The people at Thursday’s rally didn’t care about all of that. They wanted results.
Pastor Philip Abode of Tulsa’s Crossover Preparatory Academy said his far northside neighborhood needed a school unfettered by red tape and bureaucracy.
“We started Crossover Preparatory Academy as a private all-boys school with a mission committed to restoring our community by developing educated, godly young men who love north Tulsa,” Abode said. “Last year we were able to add a sister girls’ school. …
“We wanted to bring the advantages of a private school to our community. Small class sizes. Christ-centered. And the flexibility to change things to really serve our students.”
Crossover has a little over 100 students, who attend at no cost, thanks to private funding.
“We’ve seen miracle after miracle to provide for our school,” Abode said. “The thing is, it shouldn’t take miracles for good schools to exist in our communities. We really need our legislators to work together to provide access for whatever school our parents think is the best school for their child.”
McCall, who in the past has not been enthusiastic about taxpayer support of private schools, told the rally the House has “put together a package that benefits every student in the state of Oklahoma, that supports every parent in the state of Oklahoma, that supports every teacher in the state of Oklahoma.”
McCall said he was able to make choices about his children’s education and that “every parent in this state deserves to make those decisions for their child.”
After speaking briefly, Stitt said he is not taking sides in the House and Senate education talks.
“The good news is they’re talking,” he said. “We’ll be able to work this out. We’re not quite to April. We’ll see some give and take.”
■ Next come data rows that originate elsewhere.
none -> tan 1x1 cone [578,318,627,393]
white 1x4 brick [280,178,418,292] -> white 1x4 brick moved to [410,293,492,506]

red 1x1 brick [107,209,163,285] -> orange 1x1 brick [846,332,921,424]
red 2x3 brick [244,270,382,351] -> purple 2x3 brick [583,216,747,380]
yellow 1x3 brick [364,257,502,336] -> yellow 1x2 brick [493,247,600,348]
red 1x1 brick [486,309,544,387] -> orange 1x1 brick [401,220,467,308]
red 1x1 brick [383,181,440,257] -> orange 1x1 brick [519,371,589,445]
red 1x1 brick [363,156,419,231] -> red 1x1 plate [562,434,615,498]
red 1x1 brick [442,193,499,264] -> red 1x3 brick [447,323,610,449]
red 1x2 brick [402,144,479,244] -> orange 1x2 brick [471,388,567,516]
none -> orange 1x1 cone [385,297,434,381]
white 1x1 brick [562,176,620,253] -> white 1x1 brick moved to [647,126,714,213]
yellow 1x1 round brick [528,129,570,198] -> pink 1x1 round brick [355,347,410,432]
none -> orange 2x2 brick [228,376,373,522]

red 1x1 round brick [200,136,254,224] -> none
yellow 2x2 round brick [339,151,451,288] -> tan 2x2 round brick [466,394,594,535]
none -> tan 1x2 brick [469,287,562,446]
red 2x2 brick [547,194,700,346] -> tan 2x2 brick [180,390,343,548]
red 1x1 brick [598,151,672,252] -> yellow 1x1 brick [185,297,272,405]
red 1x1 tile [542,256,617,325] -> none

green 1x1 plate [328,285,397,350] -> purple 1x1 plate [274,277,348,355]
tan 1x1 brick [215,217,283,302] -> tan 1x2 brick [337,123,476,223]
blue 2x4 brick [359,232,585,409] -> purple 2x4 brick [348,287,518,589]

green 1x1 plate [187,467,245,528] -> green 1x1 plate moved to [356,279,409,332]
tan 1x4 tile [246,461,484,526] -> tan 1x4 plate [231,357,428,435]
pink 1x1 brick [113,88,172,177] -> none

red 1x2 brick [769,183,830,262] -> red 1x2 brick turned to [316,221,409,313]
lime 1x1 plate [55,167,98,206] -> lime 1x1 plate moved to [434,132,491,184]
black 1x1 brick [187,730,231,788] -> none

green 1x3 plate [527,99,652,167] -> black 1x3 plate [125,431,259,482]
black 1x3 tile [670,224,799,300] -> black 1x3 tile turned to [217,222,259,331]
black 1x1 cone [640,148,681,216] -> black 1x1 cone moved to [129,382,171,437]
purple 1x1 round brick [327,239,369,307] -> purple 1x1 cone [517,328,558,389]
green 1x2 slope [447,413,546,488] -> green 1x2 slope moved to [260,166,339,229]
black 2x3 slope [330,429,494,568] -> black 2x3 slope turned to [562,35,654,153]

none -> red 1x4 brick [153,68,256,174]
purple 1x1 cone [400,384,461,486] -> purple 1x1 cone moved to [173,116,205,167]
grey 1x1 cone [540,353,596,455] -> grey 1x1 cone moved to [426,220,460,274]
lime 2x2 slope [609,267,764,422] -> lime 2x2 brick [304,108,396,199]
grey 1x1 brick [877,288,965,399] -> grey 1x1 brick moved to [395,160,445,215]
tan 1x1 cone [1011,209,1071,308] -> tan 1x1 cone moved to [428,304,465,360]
Asked if he has a preference among the various versions floating around the Capitol, Stitt shook his head and said, “I’m just excited they’re talking.”
Other speakers included first lady Sarah Stitt and State Superintendent Ryan Walters. Lending operational support were the Oklahoma affiliate of Americans for Prosperity and the Catholic Archdiocese of Oklahoma, which is seeking authorization for a state-funded Catholic charter school.